Task → Extract every line of the rows below that contains the string "this", and treat uppercase and lowercase as different.

Provided entries →
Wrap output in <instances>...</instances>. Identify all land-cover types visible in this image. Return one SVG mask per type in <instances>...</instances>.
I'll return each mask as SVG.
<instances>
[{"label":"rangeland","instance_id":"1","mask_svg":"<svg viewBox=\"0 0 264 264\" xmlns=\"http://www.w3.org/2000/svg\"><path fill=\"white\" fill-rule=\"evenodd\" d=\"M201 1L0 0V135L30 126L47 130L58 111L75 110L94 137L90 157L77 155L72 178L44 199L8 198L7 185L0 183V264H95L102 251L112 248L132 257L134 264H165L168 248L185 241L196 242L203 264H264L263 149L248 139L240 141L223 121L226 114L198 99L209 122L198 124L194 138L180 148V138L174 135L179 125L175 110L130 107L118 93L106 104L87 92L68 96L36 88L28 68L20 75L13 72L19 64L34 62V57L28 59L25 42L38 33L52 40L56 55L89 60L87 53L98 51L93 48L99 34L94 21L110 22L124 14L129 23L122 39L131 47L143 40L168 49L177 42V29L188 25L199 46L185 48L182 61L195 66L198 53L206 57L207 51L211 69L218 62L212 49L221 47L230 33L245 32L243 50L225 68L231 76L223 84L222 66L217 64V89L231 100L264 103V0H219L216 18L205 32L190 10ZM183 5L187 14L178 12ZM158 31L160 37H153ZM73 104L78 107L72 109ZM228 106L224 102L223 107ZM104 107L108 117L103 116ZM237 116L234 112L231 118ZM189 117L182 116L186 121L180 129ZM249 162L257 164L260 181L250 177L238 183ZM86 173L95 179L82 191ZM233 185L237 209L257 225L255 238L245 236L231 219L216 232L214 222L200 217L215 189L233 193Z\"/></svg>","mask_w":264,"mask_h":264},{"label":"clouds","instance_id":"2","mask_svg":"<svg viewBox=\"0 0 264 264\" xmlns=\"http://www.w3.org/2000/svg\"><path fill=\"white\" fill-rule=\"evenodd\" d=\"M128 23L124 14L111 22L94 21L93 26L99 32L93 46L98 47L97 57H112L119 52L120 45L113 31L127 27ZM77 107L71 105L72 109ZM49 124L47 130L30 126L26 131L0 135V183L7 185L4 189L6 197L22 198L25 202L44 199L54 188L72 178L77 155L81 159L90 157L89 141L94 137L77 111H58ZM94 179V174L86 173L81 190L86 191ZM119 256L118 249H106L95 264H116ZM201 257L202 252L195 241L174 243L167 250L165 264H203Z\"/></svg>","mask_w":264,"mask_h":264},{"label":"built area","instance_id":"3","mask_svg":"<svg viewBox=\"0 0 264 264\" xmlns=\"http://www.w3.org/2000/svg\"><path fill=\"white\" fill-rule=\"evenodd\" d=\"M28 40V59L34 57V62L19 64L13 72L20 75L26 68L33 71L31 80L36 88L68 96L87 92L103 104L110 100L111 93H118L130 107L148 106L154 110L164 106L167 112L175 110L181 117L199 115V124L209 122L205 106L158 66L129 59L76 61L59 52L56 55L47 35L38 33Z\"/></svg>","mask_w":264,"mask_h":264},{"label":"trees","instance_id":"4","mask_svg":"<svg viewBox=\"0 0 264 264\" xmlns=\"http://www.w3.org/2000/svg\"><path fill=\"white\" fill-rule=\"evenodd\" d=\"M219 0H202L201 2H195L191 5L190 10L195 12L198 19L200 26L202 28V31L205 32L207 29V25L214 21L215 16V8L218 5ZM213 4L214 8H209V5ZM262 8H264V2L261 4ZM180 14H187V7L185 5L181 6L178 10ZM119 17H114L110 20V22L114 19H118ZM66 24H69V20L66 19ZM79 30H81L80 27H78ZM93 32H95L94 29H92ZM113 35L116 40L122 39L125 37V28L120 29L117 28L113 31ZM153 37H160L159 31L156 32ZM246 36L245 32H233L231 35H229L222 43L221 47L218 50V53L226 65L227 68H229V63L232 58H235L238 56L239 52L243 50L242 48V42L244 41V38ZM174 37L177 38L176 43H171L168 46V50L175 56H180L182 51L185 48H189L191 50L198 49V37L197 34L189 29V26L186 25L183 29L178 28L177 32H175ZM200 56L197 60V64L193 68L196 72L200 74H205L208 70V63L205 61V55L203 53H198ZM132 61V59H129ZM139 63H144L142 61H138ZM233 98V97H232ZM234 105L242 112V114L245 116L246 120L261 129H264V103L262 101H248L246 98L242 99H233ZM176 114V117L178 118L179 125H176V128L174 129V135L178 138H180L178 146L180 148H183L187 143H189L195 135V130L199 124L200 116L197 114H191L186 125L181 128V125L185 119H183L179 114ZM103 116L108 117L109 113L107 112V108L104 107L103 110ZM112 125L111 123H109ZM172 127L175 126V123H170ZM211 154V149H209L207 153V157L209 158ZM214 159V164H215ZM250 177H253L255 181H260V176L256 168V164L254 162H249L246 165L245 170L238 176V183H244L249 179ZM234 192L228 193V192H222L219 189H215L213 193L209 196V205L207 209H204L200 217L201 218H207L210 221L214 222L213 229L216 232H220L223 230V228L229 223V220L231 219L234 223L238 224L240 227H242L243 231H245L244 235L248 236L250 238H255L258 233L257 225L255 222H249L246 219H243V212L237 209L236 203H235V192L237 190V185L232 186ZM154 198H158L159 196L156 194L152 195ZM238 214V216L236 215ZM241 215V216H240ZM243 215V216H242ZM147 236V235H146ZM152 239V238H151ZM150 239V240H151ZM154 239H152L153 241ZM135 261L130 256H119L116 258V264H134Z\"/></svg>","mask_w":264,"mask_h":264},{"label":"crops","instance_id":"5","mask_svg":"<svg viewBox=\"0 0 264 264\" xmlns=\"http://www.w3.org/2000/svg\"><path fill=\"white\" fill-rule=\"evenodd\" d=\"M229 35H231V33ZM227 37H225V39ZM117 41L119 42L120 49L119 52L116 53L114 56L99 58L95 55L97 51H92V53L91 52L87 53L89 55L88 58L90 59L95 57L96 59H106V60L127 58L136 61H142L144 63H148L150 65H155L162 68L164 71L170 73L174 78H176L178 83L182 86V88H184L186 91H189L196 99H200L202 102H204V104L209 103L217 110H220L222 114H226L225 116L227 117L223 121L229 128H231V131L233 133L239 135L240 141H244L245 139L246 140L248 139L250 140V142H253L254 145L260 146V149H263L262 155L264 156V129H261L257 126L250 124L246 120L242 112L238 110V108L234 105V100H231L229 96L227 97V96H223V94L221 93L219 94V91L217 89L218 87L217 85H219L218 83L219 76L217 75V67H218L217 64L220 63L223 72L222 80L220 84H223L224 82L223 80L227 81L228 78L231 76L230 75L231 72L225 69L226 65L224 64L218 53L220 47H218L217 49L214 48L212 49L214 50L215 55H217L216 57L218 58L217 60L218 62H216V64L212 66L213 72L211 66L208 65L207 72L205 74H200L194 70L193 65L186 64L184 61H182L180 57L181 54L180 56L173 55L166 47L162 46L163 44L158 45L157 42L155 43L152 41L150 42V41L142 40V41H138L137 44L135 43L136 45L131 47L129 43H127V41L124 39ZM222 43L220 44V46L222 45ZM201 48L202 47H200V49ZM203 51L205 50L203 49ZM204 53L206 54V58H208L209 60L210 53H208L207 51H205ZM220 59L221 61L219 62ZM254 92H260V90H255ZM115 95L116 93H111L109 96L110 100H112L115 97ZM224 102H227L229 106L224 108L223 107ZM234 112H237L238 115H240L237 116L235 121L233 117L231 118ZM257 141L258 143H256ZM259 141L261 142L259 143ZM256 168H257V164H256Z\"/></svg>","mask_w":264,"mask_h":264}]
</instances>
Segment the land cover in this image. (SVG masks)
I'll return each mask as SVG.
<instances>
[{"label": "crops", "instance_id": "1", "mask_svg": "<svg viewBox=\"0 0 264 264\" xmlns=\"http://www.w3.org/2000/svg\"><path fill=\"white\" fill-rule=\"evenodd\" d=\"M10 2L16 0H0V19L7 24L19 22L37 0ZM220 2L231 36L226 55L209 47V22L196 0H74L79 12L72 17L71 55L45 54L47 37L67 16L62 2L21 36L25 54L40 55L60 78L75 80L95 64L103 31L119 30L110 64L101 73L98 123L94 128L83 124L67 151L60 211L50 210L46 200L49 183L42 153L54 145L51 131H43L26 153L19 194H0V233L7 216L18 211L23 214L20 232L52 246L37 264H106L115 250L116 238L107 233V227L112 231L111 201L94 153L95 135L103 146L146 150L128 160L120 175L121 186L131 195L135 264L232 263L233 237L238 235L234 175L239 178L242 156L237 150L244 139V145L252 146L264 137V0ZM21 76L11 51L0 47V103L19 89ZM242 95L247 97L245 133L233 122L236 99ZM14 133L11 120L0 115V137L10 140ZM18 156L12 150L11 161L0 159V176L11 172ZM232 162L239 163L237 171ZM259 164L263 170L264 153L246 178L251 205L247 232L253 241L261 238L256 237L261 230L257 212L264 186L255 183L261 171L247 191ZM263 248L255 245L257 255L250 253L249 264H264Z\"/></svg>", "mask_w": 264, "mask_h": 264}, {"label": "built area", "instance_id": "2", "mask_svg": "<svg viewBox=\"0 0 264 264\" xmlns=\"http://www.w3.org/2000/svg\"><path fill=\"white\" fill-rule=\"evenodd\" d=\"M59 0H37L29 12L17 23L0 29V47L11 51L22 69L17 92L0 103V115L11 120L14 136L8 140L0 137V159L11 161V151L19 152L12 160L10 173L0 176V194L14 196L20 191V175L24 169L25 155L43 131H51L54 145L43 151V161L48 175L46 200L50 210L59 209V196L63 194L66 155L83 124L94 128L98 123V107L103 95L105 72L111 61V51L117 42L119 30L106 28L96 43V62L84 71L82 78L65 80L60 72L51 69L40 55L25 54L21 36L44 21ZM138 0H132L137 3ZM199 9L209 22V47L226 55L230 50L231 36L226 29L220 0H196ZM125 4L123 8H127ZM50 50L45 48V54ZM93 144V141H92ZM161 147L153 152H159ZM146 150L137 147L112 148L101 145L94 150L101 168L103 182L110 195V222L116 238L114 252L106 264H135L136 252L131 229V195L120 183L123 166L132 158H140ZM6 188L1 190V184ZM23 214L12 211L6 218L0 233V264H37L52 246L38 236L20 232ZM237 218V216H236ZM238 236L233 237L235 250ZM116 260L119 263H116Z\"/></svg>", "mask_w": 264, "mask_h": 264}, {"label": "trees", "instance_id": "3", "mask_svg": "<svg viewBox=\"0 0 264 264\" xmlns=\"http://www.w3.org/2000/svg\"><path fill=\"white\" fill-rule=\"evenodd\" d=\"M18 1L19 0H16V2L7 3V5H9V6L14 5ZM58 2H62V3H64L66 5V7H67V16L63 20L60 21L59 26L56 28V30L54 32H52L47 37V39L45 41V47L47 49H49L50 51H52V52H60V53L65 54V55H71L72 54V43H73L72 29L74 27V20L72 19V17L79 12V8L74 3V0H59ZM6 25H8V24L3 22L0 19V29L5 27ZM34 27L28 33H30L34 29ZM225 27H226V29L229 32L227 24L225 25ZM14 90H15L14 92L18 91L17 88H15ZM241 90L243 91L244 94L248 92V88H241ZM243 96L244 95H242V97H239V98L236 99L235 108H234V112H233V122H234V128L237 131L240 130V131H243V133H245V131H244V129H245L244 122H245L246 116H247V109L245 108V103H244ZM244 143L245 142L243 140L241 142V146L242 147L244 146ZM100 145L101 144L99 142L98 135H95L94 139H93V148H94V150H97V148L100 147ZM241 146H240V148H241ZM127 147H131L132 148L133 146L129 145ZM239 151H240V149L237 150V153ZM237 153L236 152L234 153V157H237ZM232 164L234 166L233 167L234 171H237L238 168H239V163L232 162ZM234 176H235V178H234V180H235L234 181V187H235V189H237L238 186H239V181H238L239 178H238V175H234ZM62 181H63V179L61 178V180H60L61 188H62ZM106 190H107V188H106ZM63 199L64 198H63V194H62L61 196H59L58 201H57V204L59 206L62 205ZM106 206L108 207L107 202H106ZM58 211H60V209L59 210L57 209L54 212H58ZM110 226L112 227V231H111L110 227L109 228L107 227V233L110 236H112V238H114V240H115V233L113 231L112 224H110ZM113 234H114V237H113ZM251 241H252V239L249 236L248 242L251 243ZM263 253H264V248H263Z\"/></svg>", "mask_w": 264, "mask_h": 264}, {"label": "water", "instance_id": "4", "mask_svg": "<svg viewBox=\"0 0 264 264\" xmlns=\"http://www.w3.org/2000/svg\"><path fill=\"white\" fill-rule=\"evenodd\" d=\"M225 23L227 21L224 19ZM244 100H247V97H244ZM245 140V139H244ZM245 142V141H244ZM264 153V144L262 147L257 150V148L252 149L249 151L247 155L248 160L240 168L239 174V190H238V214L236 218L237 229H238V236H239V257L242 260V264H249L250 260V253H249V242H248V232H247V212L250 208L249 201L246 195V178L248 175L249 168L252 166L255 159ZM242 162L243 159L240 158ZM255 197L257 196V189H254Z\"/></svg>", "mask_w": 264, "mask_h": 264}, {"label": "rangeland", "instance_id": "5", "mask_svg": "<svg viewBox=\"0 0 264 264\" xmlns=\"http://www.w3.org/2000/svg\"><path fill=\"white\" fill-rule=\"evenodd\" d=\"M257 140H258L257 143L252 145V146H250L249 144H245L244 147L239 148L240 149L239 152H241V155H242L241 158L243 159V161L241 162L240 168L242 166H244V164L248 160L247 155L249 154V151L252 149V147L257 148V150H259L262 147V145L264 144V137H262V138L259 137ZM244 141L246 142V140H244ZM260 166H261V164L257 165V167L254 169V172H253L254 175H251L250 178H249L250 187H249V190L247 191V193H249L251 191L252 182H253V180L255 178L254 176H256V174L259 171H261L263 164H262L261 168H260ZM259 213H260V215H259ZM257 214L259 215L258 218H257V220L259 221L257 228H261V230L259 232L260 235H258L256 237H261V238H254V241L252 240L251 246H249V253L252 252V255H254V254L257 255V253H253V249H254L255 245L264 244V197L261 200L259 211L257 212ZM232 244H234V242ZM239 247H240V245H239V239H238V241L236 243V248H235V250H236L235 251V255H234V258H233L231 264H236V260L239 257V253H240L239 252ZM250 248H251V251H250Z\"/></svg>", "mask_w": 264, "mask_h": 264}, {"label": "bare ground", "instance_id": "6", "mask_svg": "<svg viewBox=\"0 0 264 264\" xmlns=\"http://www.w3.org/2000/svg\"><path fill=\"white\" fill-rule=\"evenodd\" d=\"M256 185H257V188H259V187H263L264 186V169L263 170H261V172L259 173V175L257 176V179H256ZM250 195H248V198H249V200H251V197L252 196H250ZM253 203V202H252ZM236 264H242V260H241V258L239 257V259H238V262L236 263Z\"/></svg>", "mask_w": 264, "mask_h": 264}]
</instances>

Output below →
Wrap output in <instances>...</instances>. Identify all land-cover types visible in this image. Return one SVG mask per type in <instances>...</instances>.
Segment the land cover in this image. (SVG masks)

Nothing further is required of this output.